Çin, 2016’dan bu yana dünya gündeminde olan toplama kamplarını uluslararası kamuoyuna açtı. Ancak çağrılan gazeteciler, 5 yıldızlı otel benzeri bir ‘kamp’ta dolaştırıldı. Buralarda tutulan Uygur Türklerinin pinpon oynayıp resim yaptığı anlatıldı.
Milyonlarca Uygur’u ‘sakal bırakmak, Kur’an okumak, yurtdışındaki akrabasını ziyarete gitmek’ gibi sebeplerle toplama kamplarına doldurup işkencelerden geçiren ve ucuz işgücü olarak kullanan Çin, dünyada artan baskıları kırmak için bir gösteri düzenledi.

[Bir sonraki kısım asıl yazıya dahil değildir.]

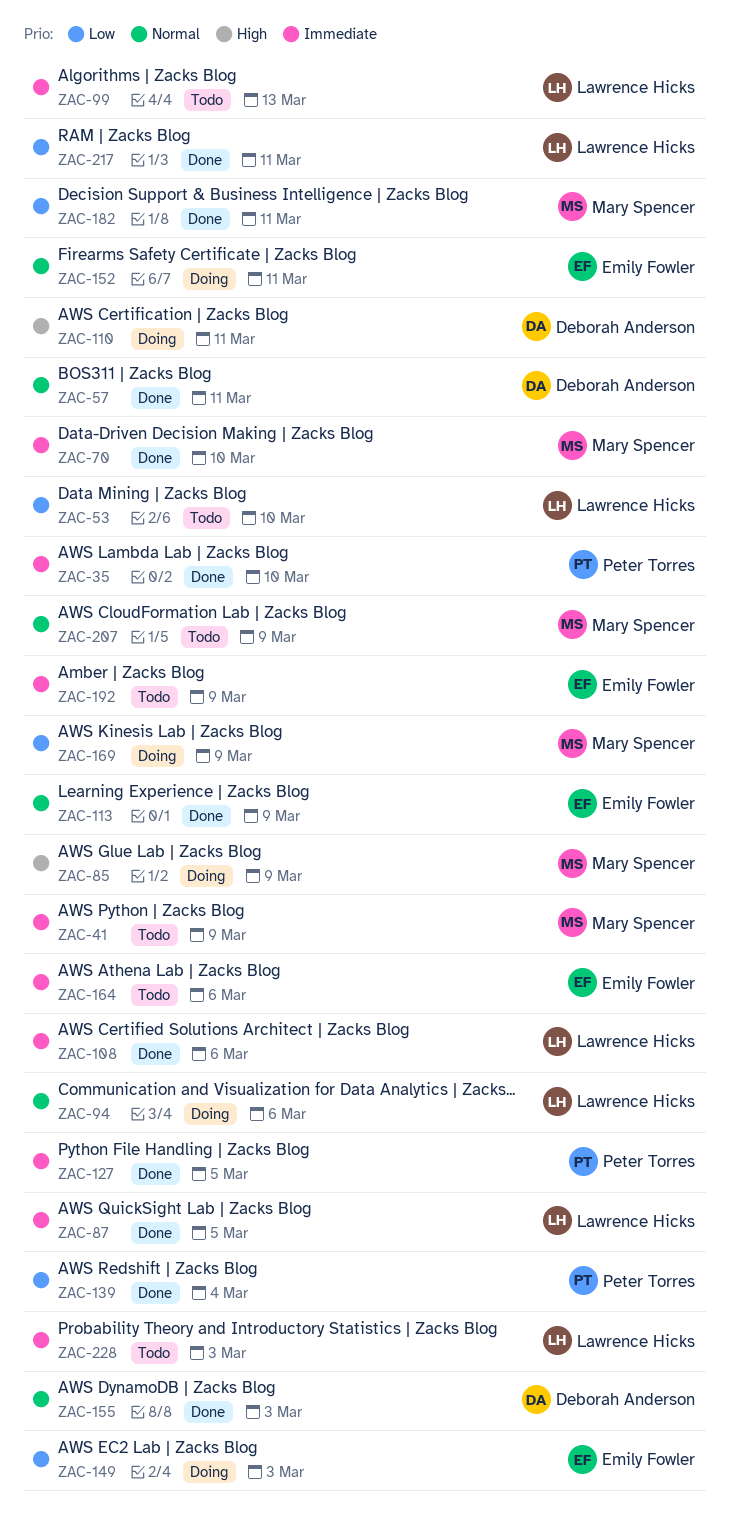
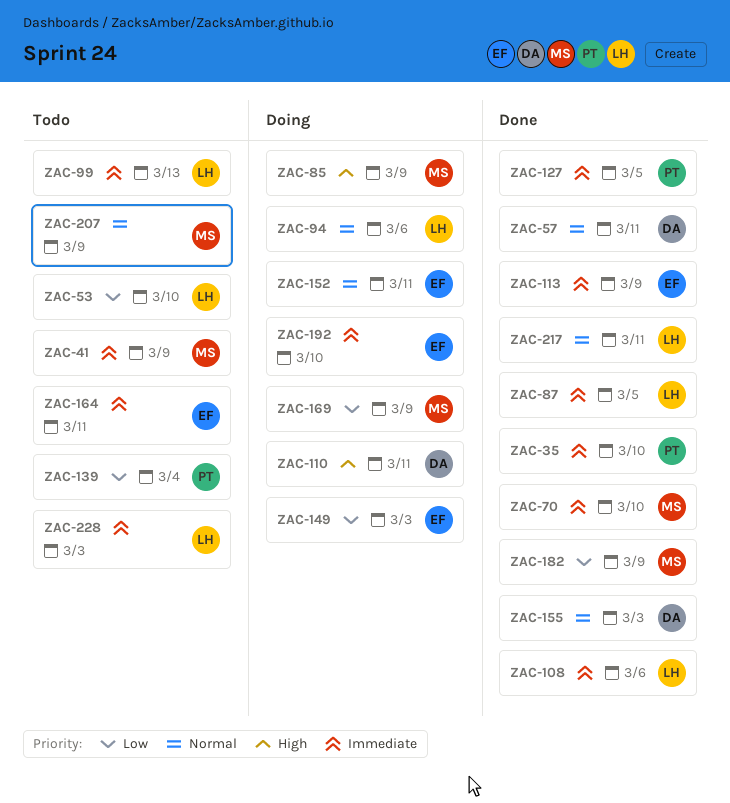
ZAC-113, priority: Normal -> Immediate
ZAC-139, status: Done -> Todo
ZAC-164, due: Mar 6 -> Mar 11
ZAC-182, due: Mar 11 -> Mar 9
ZAC-192, status: Todo -> Doing
ZAC-192, due: Mar 9 -> Mar 10
ZAC-217, priority: Low -> Normal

Uluslararası ajanslar, önceden seçilen bir kampa götürülerek aslında bu merkezlerin ne kadar ‘faydalı, eğitici ve eğlenceli’ olduğunu aktardı.
Dünyanın gözleri önünde, basit gerekçelerle milyonlarca Uygur’u toplama kamplarına dolduran, korkunç işkencelerden geçiren Pekin hükümeti 21. yüzyılın bu en büyük insanlık suçlarından birini aklamak için büyük bir kampanya başlattı.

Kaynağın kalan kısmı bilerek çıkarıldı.